• _Action item_
Reprint the whole of the data exactly.

• _Data provided_
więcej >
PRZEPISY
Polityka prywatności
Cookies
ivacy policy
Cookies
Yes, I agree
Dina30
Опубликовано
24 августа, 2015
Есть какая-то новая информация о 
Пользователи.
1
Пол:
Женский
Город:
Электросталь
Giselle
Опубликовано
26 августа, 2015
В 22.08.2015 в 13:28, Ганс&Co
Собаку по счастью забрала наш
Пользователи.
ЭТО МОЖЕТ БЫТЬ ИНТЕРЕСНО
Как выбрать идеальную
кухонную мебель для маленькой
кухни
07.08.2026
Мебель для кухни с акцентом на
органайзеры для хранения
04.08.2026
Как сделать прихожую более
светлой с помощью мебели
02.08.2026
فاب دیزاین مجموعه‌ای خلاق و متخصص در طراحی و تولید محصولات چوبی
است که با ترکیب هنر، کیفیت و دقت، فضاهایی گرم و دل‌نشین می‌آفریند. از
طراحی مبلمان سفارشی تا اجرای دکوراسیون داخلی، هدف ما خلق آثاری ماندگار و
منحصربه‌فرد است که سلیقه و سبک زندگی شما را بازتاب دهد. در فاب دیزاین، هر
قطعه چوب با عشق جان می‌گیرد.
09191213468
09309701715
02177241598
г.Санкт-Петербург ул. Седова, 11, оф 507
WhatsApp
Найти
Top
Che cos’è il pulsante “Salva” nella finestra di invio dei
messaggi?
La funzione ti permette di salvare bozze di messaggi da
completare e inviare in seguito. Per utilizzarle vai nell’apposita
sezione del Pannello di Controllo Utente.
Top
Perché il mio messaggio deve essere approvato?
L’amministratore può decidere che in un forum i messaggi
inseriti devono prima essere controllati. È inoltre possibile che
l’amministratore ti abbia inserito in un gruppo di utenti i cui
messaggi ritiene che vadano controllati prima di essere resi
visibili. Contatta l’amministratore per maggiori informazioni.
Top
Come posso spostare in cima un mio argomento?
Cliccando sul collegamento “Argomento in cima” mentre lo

• _Solution_
więcej >
PRZEPISY
Polityka prywatności
Cookies
ivacy policy
Cookies
Yes, I agree
Dina30
Опубликовано
24 августа, 2015
Есть какая-то новая информация о 
Пользователи.
1
Пол:
Женский
Город:
Электросталь
Giselle
Опубликовано
26 августа, 2015
В 22.08.2015 в 13:28, Ганс&Co
Собаку по счастью забрала наш
Пользователи.
ЭТО МОЖЕТ БЫТЬ ИНТЕРЕСНО
Как выбрать идеальную
кухонную мебель для маленькой
кухни
07.08.2026
Мебель для кухни с акцентом на
органайзеры для хранения
04.08.2026
Как сделать прихожую более
светлой с помощью мебели
02.08.2026
فاب دیزاین مجموعه‌ای خلاق و متخصص در طراحی و تولید محصولات چوبی
است که با ترکیب هنر، کیفیت و دقت، فضاهایی گرم و دل‌نشین می‌آفریند. از
طراحی مبلمان سفارشی تا اجرای دکوراسیون داخلی، هدف ما خلق آثاری ماندگار و
منحصربه‌فرد است که سلیقه و سبک زندگی شما را بازتاب دهد. در فاب دیزاین، هر
قطعه چوب با عشق جان می‌گیرد.
09191213468
09309701715
02177241598
г.Санкт-Петербург ул. Седова, 11, оф 507
WhatsApp
Найти
Top
Che cos’è il pulsante “Salva” nella finestra di invio dei
messaggi?
La funzione ti permette di salvare bozze di messaggi da
completare e inviare in seguito. Per utilizzarle vai nell’apposita
sezione del Pannello di Controllo Utente.
Top
Perché il mio messaggio deve essere approvato?
L’amministratore può decidere che in un forum i messaggi
inseriti devono prima essere controllati. È inoltre possibile che
l’amministratore ti abbia inserito in un gruppo di utenti i cui
messaggi ritiene che vadano controllati prima di essere resi
visibili. Contatta l’amministratore per maggiori informazioni.
Top
Come posso spostare in cima un mio argomento?
Cliccando sul collegamento “Argomento in cima” mentre lo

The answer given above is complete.